Is the bottleneck CPU computation (matrix math, compression, ML)?
  └── YES → multiprocessing
  └── NO (it's mostly waiting — network, DB, disk)
        ├── Need simple parallelism, small number of tasks?
        │     └── threading
        └── High concurrency (100s of connections), modern codebase?
              └── asyncio  ← usually the best choice for I/O today
ScenarioBest Tool
Scraping 1000 URLsasyncio + aiohttp
Resizing 500 imagesmultiprocessing
10 simultaneous DB queriesasyncio + async DB driver
Calling a blocking legacy librarythreading or run_in_executor
Simple scripts with a few parallel tasksthreading

Putting It All Together

Here’s a complete, real-world async script that fetches multiple API endpoints concurrently, handles errors gracefully, and shows timing:

import asyncio
import time

# Simulated async API calls
async def fetch(endpoint, delay, should_fail=False):
    await asyncio.sleep(delay)
    if should_fail:
        raise ValueError(f"{endpoint} returned 500")
    return {"endpoint": endpoint, "data": f"response from {endpoint}"}

async def main():
    start = time.time()

    tasks = [
        fetch("/users",    2),
        fetch("/orders",   1.5),
        fetch("/products", 1, should_fail=True),   # this one will fail
    ]

    # return_exceptions=True means errors become values, not crashes
    results = await asyncio.gather(*tasks, return_exceptions=True)

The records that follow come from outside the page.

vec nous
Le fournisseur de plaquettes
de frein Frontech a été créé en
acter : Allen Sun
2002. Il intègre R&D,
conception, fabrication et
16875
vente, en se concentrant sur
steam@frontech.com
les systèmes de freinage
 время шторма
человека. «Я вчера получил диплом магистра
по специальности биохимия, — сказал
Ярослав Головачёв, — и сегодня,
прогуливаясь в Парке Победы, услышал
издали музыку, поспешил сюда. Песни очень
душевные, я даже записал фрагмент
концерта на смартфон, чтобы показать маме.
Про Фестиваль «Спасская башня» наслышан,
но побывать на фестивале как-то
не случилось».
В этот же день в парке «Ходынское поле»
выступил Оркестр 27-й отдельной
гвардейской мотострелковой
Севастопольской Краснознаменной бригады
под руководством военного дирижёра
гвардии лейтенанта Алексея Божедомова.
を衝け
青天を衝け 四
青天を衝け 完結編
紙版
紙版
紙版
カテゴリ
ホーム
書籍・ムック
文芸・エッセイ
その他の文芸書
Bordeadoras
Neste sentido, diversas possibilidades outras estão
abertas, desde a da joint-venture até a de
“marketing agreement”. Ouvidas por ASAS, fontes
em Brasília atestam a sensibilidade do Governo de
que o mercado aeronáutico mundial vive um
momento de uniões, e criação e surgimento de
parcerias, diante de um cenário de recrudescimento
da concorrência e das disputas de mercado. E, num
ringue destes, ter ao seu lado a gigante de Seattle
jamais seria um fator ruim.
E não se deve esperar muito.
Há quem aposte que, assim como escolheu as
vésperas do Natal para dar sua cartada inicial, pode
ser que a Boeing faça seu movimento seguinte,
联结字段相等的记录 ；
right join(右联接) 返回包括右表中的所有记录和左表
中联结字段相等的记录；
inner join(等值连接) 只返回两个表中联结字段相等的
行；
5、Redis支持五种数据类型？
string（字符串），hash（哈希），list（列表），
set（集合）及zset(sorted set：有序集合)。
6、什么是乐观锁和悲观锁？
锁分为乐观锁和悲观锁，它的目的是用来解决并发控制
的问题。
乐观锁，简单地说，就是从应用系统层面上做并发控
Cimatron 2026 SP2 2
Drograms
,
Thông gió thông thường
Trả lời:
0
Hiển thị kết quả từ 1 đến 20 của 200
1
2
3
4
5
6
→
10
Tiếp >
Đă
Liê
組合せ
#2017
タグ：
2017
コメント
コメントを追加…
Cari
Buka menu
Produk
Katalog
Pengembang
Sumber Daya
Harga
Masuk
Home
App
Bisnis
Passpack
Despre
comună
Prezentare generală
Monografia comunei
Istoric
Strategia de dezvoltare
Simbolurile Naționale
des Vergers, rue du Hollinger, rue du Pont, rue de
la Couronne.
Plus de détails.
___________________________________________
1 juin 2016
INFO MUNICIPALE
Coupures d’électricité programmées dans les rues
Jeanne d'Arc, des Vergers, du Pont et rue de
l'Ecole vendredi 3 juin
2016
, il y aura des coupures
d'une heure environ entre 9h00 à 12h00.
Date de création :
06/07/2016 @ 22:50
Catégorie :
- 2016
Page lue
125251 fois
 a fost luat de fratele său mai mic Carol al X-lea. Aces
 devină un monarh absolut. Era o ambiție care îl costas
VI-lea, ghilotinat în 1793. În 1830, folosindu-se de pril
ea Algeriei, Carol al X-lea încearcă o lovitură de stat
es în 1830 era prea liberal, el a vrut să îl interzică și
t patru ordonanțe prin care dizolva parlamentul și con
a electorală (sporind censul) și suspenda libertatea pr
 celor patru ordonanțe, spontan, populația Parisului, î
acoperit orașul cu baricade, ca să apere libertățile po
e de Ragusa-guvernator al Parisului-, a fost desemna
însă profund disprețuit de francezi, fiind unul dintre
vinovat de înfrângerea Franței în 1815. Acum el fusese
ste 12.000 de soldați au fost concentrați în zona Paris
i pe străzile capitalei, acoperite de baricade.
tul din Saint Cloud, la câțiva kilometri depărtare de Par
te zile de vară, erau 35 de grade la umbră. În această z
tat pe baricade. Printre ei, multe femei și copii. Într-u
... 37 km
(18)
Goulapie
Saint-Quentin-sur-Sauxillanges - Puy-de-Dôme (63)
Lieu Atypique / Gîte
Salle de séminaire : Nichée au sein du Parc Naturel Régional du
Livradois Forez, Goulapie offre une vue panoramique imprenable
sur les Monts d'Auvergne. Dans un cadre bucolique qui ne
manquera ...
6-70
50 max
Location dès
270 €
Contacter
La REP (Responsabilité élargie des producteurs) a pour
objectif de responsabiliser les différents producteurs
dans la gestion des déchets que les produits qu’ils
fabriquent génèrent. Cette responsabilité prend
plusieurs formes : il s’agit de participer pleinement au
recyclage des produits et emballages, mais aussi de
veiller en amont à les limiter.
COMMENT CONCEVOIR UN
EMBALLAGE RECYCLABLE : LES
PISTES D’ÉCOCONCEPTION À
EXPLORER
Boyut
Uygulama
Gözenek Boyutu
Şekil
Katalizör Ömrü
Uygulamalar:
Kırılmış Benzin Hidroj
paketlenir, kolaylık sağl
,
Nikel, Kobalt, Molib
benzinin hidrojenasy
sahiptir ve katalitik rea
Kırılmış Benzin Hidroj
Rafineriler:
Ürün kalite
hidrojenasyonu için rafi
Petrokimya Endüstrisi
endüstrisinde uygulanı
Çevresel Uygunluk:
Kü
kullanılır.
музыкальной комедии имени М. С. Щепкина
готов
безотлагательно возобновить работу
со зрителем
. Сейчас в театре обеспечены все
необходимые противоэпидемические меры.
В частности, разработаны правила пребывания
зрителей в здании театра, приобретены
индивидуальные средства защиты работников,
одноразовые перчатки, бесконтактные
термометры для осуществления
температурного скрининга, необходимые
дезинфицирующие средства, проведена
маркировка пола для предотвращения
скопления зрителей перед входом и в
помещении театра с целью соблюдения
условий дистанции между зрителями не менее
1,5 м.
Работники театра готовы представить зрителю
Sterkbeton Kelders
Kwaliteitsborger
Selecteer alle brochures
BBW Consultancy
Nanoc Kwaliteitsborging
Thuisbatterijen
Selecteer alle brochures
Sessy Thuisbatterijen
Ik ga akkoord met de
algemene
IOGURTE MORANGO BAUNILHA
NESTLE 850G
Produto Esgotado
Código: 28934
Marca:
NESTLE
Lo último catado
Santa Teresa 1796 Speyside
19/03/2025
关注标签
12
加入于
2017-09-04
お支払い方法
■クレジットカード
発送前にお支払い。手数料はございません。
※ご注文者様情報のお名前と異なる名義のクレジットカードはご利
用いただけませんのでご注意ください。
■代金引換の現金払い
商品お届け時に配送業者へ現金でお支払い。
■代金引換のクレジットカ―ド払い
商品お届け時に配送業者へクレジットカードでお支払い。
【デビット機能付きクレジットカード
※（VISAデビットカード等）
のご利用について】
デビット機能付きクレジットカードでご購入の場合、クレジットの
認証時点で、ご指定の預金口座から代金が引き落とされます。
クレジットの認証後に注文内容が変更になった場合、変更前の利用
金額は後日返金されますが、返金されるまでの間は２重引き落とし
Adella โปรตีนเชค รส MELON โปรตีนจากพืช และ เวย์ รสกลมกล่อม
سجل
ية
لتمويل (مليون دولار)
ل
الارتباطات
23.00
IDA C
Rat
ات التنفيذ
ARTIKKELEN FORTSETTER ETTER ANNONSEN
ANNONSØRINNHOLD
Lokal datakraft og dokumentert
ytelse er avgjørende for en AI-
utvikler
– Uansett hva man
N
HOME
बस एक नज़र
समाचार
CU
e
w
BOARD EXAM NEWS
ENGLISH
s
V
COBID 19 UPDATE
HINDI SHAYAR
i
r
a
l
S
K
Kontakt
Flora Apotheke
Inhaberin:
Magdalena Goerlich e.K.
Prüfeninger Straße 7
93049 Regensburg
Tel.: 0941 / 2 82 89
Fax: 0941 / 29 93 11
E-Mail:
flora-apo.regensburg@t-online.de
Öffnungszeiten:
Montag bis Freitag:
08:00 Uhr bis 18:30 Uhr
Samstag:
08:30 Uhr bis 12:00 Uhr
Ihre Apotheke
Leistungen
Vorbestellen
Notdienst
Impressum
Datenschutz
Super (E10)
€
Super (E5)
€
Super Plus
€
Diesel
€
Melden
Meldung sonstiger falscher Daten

    for result in results:
        if isinstance(result, Exception):
            print(f"  ✗ Error: {result}")
        else:
            print(f"  ✓ {result['endpoint']}: {result['data']}")

    print(f"\nTotal time: {time.time() - start:.1f}s")   # ~2.0s

asyncio.run(main())

Output:

  ✓ /users: response from /users
  ✓ /orders: response from /orders
  ✗ Error: /products returned 500

Total time: 2.0s

Three “API calls”, one failure handled cleanly, all done in the time of the slowest single call.


Summary

Where to go next: Once you're comfortable with these basics, explore asyncio.create_task() for fire-and-forget background work, asyncio.Queue for producer-consumer patterns, and aiohttp / httpx for real async HTTP clients.